→ **Supplied text**:
——
The Principle of Reciprocity

Fresh Thinking, Inspiration, and Vision on the Process of Spiritual Transformation

In meditation, true meditation, we are examining something to see what it is, without any predetermined idea as to what we think it is. If you are arguing inside of yourself, or with someone else, “I think it is this, I think it is that, I think it is the other thing,” you are not meditating and you are not thinking. You are just jumping to a lot of conclusions and letting ideas pass through your capacity of awareness without their meaning anything. But if we are examining something—suppose we found some mechanism out here and we did not know quite what it was and we started to examine it, not caring as to whether it was a flying saucer, a big clock, or a peculiar boat that goes on land or water or something else—we started examining it without caring what it was, without being concerned in advance as to how it should be identified or what we should call it, then our examination is unhampered. We can think about it, we can actually see what this part does, what that part does, how it works, and finally come to a conclusion as to what it is. But a lot of argument, thinking it is this or thinking it is that, according to the popular concept, would not change the facts at all, because it would be what it is regardless of all the opinions pro and con. What do we care what it is until after we find out what its nature is, how it functions? These are vital points if we are going to think, if we are going to meditate, and if we are going to utilize the principle of reciprocity on a constructive basis.

Carrying out the point with respect to meditation a little further, some people imagine that if they are going to meditate they have to sit down on a chair somewhere and probably fold their hands, or go through some particular pattern of motion, and then they are going to try to think of something about which to think; and they sit there for five, ten, fifteen minutes, and they decide that they cannot think of anything to think about. Meanwhile their thoughts have been chasing here and there; they wonder what is happening over here. “Did I turn the oven off? What are the children doing? What was that Mrs. Brown said?” The mind is just flitting everywhere. Little thoughts come into the range of awareness and the individual takes note of them, perhaps does what he thinks is thinking about them for a little bit, and then he decides to push them away and, “I’ve got to think about something to think about.” Did you ever find yourself in that dilemma? Some of you must have, from the smiles I see on your faces. You must know what I am talking about. Well that is not meditating. If you have to think about something to think about, you are not thinking; because if you are alert you will not have to try to think about something to think about. You will observe something to think about; you will have noted something to think about. It will appear naturally in relationship to the environment, or your own experience in some fashion, or what someone else said over here, and you will find that you do not have to sit down and twiddle your thumbs in order to think, because the thinking mechanism is capable of working when you are walking or when you are doing various things.
——
(A series of records)
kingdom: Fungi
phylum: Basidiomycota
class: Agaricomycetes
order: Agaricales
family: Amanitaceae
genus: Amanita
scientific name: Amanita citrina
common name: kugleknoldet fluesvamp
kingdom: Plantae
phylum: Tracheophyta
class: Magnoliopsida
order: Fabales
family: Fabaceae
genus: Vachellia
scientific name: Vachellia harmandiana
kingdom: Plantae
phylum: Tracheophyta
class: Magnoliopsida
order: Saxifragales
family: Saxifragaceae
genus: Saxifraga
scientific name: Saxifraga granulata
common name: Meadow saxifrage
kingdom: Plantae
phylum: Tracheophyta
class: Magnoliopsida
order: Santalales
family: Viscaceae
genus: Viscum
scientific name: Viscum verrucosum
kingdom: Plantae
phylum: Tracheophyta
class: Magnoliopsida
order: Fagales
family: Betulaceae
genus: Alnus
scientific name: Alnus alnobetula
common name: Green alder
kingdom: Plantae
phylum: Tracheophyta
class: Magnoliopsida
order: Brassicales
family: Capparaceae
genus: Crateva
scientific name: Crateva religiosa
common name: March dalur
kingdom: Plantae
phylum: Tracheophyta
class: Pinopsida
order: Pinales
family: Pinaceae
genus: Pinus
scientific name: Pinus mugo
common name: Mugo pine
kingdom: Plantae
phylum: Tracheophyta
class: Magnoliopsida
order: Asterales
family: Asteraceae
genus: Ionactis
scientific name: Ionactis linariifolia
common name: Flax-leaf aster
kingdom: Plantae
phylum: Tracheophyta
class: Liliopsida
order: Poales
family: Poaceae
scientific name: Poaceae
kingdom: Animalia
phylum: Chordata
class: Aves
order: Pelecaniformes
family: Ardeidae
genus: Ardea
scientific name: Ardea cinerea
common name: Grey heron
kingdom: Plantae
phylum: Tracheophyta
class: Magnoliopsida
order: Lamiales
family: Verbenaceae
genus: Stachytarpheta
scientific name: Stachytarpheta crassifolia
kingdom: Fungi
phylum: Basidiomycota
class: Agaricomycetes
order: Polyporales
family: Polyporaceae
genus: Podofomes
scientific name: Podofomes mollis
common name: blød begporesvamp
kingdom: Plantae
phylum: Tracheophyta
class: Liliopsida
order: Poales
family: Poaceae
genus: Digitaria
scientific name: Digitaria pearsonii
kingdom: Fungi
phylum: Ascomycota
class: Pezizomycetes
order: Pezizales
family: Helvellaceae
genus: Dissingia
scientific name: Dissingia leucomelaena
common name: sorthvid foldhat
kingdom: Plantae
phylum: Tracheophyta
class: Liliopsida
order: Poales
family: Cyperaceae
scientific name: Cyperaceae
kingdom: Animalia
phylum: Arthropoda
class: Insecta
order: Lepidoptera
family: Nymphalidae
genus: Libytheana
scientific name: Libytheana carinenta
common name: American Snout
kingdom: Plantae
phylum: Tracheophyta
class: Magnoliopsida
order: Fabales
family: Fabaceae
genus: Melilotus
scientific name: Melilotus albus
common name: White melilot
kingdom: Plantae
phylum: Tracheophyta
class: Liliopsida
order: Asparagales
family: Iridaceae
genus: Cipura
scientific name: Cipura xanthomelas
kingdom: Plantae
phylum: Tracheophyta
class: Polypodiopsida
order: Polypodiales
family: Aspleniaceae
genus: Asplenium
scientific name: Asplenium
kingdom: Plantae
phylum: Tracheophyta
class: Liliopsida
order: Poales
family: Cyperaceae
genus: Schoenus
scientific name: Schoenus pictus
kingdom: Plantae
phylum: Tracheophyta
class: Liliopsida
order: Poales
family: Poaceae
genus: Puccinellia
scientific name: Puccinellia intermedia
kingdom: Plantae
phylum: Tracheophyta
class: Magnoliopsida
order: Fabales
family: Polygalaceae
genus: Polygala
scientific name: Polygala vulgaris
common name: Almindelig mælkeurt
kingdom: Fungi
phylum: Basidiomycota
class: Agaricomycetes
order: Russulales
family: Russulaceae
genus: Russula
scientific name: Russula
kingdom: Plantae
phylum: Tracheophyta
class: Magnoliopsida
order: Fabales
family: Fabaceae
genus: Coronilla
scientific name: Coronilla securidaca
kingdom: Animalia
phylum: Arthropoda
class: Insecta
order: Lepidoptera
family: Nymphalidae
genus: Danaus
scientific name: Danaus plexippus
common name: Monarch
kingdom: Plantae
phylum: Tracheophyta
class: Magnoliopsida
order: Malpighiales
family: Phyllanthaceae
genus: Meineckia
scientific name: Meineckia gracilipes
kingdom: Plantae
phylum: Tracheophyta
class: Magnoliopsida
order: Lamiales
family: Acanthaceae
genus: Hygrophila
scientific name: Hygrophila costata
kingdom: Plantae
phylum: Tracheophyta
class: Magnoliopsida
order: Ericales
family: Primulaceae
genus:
——
→ **Your task**: Summarize the text on meditation above in two sentences.

→ **Final answer**: True meditation examines something to see what it is, without any predetermined idea of what it should be, whereas arguing over opinions only produces a lot of conclusions and does not change the facts. Someone who sits down and tries to think of something to think about is not meditating, because an alert mind will naturally observe something to think about in its environment or experience, and the thinking mechanism can work even while walking or doing other things.